▸ EXERCISE BRIEF
Swap "distinct" for "separate" throughout these records and keep everything else the same. Leave the pictures out of your version.

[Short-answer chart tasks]

.....

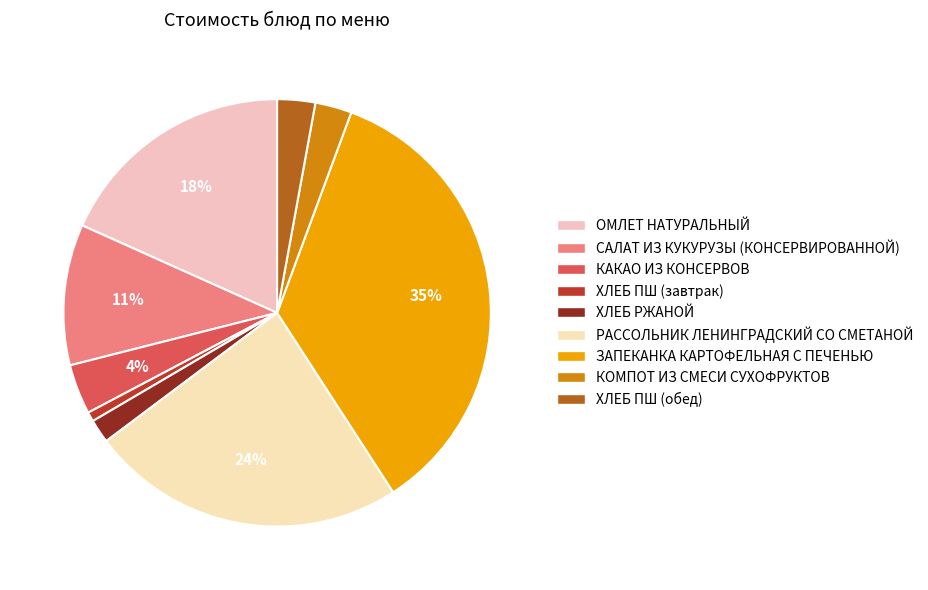

What is the largest slice in the pie chart?

ЗАПЕКАНКА КАРТОФЕЛЬНАЯ С ПЕЧЕНЬЮ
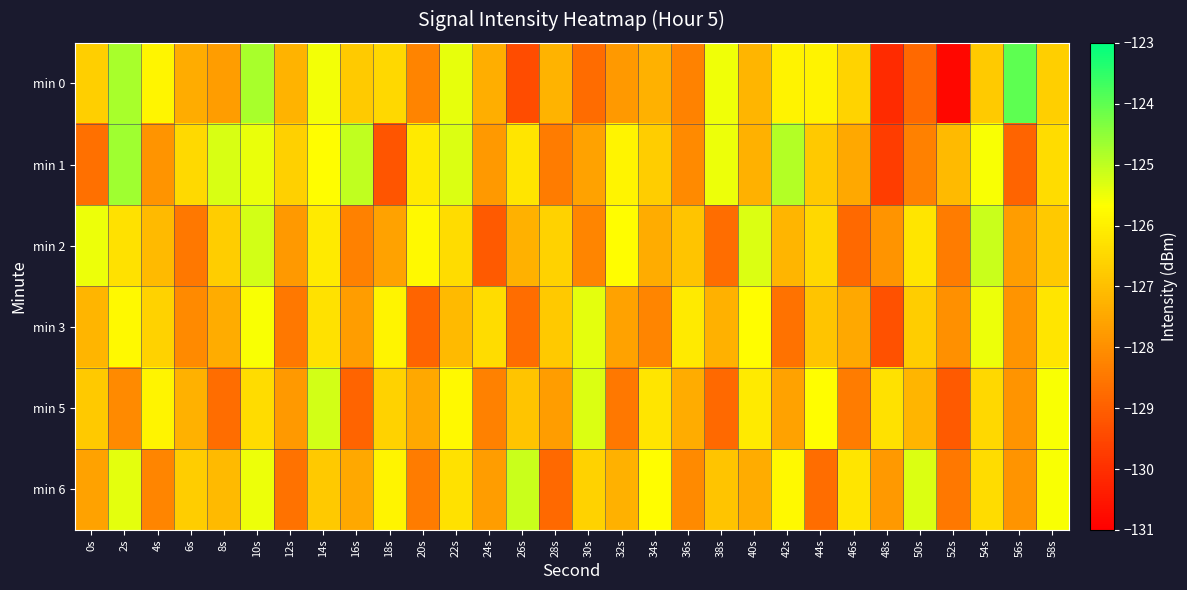

How many distinct data groups are displayed?

6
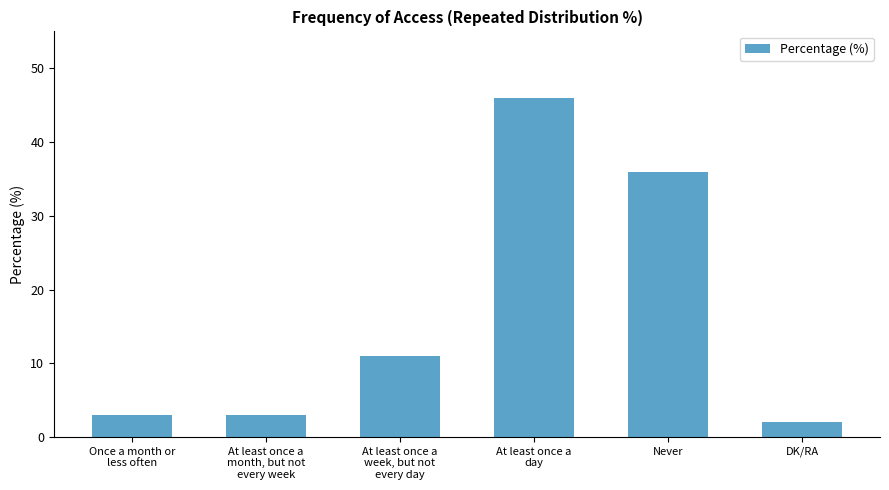

What is the label of the 6th bar from the right?

Once a month or
less often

.....

▸ SOLUTION TO THIS TASK
What is the largest slice in the pie chart?

ЗАПЕКАНКА КАРТОФЕЛЬНАЯ С ПЕЧЕНЬЮ

How many separate data groups are displayed?

6

What is the label of the 6th bar from the right?

Once a month or
less often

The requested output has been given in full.